## Problem to work on
Write out the lines verbatim, beginning at the line that contains "ved booking. Vi" and continuing through the final line.

## Dataset entries
——

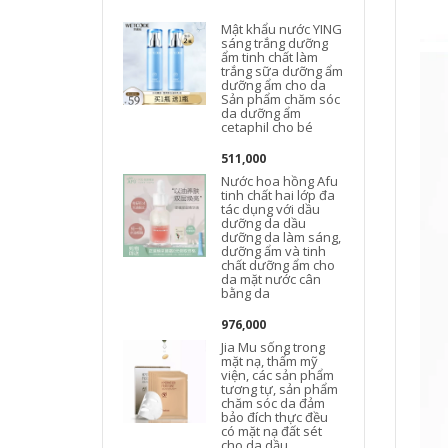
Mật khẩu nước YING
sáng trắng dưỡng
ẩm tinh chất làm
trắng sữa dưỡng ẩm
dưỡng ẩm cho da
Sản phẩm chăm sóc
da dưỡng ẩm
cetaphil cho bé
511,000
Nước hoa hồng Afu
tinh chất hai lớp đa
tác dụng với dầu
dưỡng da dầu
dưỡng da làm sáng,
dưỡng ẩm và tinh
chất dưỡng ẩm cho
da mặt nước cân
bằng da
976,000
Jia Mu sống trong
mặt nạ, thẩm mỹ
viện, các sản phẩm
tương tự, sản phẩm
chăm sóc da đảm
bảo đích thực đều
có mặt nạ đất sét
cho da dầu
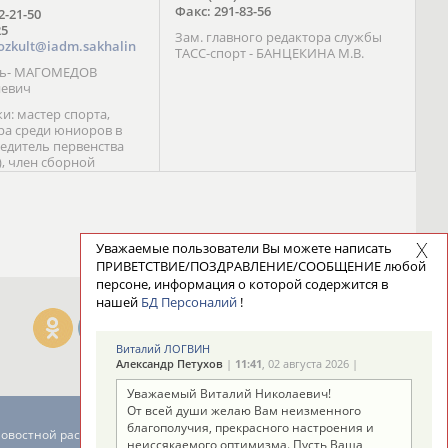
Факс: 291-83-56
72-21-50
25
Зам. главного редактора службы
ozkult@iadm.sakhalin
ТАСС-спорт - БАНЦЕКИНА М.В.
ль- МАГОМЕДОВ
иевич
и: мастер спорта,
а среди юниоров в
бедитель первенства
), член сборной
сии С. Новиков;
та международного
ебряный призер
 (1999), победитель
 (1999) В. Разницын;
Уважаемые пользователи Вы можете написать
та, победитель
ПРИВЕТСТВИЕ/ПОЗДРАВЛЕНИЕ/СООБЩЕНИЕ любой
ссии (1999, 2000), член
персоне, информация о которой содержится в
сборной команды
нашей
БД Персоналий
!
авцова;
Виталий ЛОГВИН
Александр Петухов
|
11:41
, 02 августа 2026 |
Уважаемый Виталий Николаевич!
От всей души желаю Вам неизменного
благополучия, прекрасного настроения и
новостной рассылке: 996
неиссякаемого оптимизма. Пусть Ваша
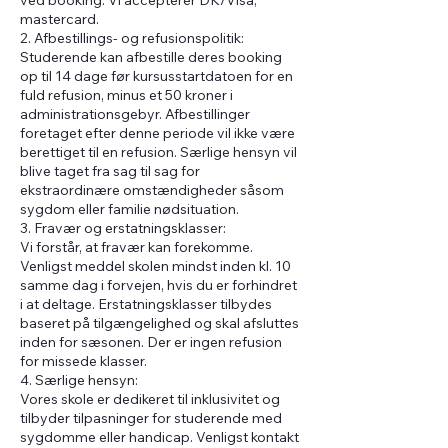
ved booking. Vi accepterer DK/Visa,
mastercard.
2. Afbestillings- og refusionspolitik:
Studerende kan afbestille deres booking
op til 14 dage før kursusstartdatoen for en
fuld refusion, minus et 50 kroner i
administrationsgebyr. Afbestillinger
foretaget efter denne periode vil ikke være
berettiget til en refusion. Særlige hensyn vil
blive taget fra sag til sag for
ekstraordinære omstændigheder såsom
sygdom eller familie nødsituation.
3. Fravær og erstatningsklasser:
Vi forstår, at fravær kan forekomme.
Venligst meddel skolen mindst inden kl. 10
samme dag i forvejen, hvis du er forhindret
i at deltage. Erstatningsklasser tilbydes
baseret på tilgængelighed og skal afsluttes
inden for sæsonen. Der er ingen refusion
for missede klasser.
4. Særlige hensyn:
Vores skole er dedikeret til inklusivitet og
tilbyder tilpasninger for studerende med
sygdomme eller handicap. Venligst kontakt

——

## Your solution
ved booking. Vi accepterer DK/Visa,
mastercard.
2. Afbestillings- og refusionspolitik:
Studerende kan afbestille deres booking
op til 14 dage før kursusstartdatoen for en
fuld refusion, minus et 50 kroner i
administrationsgebyr. Afbestillinger
foretaget efter denne periode vil ikke være
berettiget til en refusion. Særlige hensyn vil
blive taget fra sag til sag for
ekstraordinære omstændigheder såsom
sygdom eller familie nødsituation.
3. Fravær og erstatningsklasser:
Vi forstår, at fravær kan forekomme.
Venligst meddel skolen mindst inden kl. 10
samme dag i forvejen, hvis du er forhindret
i at deltage. Erstatningsklasser tilbydes
baseret på tilgængelighed og skal afsluttes
inden for sæsonen. Der er ingen refusion
for missede klasser.
4. Særlige hensyn:
Vores skole er dedikeret til inklusivitet og
tilbyder tilpasninger for studerende med
sygdomme eller handicap. Venligst kontakt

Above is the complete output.